The federal holiday celebrates the news of emancipation reaching Galveston, Texas, on June 19, 1865. There, the last officially enslaved people in the country found out they were free, two years after the signing of the Emancipation Proclamation.

“It’s a very important holiday, especially in the African diaspora,” said Lawrence Gholson II, president of the York-James City-Williamsburg branch of the NAACP, in an interview with The Virginia Gazette in the weeks leading up to the holiday.

“The reason we celebrate it is because the last enslaved folks in Texas in Galveston were not aware, because there was no cellphone, there was no internet.”

The Village Initiative’s Juneteenth Freedom Celebration Wednesday kicked off with a parade around 1 p.m. People held signs celebrating the day and Black culture, and others blew horns as they marched.

People march to celebrate Juneteenth at the Williamsburg Community Building on June 19, 2024. Sam Schaffer/Staff
People march to celebrate Juneteenth at the Williamsburg Community Building on June 19, 2024. Sam Schaffer/Staff

There were also classic cars roaring in the parade.

A classic muscle car roars past a Juneteenth flag at the Williamsburg Community Building as part of the parade celebrating Juneteenth. Sam Schaffer/Staff
A classic muscle car roars past a Juneteenth flag at the Williamsburg Community Building as part of the parade celebrating Juneteenth. Sam Schaffer/Staff

The lawn was lined with tents selling food and promoting local organizations.
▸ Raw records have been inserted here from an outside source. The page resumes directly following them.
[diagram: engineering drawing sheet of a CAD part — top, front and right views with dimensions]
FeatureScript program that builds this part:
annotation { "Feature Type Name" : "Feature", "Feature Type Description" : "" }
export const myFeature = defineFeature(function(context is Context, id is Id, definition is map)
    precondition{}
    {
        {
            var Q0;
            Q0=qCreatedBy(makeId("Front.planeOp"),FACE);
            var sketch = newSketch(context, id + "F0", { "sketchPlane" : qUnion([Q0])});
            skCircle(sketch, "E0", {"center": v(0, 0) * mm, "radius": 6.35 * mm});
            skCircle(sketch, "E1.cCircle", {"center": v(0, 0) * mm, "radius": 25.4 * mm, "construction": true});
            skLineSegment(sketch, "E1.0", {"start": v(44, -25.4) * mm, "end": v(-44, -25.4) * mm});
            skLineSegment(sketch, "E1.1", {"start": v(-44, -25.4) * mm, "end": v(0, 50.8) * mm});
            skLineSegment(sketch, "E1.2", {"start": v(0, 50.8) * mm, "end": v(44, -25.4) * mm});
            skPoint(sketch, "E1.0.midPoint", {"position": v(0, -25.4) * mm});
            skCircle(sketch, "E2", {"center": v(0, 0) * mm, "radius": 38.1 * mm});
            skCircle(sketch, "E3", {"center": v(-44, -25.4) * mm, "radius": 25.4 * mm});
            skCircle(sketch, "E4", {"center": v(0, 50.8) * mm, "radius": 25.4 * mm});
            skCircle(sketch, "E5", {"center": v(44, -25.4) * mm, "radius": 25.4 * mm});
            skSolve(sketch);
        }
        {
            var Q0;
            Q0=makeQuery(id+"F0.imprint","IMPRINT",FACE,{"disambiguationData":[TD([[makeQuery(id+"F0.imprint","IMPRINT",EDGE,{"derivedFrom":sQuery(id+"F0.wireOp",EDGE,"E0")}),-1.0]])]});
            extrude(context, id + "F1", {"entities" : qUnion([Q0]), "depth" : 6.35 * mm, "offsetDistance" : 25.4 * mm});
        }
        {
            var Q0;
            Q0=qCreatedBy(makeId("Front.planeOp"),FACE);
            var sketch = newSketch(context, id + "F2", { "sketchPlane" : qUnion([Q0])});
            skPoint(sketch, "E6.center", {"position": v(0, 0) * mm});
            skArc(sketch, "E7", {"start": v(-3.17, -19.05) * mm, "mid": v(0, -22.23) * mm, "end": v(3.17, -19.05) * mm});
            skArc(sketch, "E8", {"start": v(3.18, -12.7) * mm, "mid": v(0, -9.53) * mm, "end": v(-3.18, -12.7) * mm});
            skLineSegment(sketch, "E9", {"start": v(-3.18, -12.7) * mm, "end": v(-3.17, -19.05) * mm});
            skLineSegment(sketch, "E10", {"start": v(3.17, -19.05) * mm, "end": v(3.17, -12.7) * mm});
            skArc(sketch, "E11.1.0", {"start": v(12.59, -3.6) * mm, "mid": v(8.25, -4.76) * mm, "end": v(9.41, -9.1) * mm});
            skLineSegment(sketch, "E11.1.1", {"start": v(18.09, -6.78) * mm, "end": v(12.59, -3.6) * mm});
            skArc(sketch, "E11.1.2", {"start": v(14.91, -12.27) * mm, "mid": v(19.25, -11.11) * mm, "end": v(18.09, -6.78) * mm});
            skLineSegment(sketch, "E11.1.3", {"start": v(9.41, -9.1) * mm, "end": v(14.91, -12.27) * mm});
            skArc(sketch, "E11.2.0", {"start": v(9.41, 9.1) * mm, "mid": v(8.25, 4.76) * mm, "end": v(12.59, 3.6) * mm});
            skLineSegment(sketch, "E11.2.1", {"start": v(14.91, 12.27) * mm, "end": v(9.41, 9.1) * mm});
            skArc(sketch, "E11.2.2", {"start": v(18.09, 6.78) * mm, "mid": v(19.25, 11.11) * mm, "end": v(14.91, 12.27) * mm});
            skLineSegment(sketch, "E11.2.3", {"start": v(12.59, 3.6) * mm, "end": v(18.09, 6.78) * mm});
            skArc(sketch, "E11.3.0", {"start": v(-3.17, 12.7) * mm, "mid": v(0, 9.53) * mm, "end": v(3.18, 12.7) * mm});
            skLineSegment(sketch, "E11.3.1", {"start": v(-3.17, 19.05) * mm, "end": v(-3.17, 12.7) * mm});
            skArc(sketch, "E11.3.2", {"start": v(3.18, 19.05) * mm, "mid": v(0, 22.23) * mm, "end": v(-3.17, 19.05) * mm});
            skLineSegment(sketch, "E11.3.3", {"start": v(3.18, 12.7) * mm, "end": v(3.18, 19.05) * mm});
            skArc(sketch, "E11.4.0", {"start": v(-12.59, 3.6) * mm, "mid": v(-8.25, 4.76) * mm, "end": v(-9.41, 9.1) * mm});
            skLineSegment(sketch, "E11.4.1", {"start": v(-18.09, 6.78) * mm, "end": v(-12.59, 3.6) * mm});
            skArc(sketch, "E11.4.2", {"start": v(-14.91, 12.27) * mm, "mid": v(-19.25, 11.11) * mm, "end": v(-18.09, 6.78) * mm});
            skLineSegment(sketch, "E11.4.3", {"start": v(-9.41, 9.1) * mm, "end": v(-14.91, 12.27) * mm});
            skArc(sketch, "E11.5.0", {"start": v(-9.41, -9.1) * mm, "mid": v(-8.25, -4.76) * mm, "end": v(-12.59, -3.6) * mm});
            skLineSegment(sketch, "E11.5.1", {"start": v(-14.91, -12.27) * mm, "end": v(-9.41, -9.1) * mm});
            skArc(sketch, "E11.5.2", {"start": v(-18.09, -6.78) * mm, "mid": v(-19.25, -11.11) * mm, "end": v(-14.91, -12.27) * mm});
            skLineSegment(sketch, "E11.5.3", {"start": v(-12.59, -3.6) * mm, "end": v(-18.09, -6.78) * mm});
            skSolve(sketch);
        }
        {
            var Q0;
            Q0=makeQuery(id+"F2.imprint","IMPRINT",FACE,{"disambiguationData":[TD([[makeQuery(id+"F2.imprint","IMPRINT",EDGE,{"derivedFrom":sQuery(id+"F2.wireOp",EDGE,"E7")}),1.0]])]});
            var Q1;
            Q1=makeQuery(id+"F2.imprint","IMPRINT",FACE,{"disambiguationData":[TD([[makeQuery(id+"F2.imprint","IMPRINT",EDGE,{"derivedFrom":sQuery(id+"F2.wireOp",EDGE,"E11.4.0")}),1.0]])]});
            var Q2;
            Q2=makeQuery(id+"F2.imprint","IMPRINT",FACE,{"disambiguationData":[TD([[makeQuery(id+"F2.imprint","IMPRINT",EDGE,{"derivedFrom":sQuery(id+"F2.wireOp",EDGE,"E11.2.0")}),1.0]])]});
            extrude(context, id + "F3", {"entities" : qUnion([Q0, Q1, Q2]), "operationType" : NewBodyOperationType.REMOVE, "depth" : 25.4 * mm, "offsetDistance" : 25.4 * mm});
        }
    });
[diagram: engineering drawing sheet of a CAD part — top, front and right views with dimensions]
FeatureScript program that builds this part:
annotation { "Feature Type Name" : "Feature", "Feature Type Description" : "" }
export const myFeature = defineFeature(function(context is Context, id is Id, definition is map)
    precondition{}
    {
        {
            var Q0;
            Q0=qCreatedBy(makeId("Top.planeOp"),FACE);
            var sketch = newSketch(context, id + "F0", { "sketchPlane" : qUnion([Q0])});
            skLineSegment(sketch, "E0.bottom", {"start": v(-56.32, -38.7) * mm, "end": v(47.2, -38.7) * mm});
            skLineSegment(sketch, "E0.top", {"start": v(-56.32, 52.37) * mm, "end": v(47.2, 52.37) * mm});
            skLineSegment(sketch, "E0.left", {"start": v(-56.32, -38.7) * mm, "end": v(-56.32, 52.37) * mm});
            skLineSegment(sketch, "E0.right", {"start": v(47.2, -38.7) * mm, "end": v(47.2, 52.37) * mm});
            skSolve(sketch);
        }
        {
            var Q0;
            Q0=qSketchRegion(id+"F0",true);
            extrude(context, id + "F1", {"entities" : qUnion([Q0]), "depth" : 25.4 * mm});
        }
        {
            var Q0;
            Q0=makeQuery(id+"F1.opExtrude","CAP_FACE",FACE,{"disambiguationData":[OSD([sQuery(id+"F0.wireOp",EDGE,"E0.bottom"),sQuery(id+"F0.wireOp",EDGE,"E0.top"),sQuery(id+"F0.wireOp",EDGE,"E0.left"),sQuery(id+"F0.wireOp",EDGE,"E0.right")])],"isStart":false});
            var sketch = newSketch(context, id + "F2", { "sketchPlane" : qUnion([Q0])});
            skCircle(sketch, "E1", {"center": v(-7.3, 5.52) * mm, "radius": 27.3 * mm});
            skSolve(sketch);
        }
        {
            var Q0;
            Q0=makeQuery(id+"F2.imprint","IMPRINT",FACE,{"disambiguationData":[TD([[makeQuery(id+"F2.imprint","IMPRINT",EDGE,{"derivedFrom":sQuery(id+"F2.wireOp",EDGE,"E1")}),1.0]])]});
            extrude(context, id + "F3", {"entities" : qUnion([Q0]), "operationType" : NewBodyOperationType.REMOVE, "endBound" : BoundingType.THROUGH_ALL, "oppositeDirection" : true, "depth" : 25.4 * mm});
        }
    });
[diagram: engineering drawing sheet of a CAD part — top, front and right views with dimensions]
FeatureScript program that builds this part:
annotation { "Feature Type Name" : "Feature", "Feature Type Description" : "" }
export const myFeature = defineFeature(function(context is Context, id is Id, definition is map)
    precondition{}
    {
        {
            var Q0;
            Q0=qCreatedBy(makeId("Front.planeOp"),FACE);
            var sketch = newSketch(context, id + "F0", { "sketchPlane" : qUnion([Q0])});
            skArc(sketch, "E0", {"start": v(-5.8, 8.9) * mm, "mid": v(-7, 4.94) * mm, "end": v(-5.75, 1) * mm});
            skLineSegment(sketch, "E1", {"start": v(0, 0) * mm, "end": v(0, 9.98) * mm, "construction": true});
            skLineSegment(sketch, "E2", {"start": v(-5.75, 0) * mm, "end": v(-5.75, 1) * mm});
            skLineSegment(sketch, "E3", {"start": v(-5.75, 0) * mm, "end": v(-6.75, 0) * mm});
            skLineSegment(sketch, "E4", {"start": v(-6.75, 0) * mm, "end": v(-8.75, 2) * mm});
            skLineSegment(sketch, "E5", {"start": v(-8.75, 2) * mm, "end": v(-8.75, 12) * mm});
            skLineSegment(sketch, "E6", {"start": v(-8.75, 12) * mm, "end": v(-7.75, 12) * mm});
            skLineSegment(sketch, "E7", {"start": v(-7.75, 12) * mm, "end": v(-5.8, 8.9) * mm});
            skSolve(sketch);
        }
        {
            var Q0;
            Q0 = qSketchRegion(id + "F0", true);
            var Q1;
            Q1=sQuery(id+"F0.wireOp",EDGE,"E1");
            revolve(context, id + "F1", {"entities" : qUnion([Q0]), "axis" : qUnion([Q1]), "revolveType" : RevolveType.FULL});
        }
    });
The Village Initiative, which works with the local school system to address achievement gaps and disproportionate expulsions and suspensions of minority students, had a tent as well.

There was a ceremony dedicated to honoring the class of 1969, the first to graduate from integrated schools in the area, and there was line dancing and other joyous expressions of culture and community.

People line dance in celebration of Juneteenth at the Village Initiative's Freedom Celebration in Williamsburg. Sam Schaffer/Staff
People line dance in celebration of Juneteenth at the Village Initiative’s Freedom Celebration in Williamsburg. Sam Schaffer/Staff

“I’m having fun. This is my first Juneteenth, and it’s beautifully done — I love it,” Janice Williams said. The 73-year-old said she had just learned about Juneteenth in the last few years.

“I was not taught that in public Black schools,” Williams said, clarifying that she went to a segregated school. “I was shocked to learn about this.”

The community event clearly sparked joy in the hundreds of people attending.

“You can just feel the love that’s out here, man,” said Henry Ranger, who owns a pharmacy in the area. “Everybody’s out here — it’s all shades: You got white, you got Black, you got, like I said, people of all colors.”

With the holiday gaining prominence in recent years, more and more attention is paid to the history of the day.

Williamsburg Mayor Doug Pons said, “It’s great to see everybody out here enjoying all the food and the festival activities and the music.”

“With the onset of the Black Lives Matter movement and the things that happened a few years ago, understanding and recognizing the culture that had been oppressed for so many years, seeing people come out and celebrate as one community is absolutely important for the city of Williamsburg,” Pons said.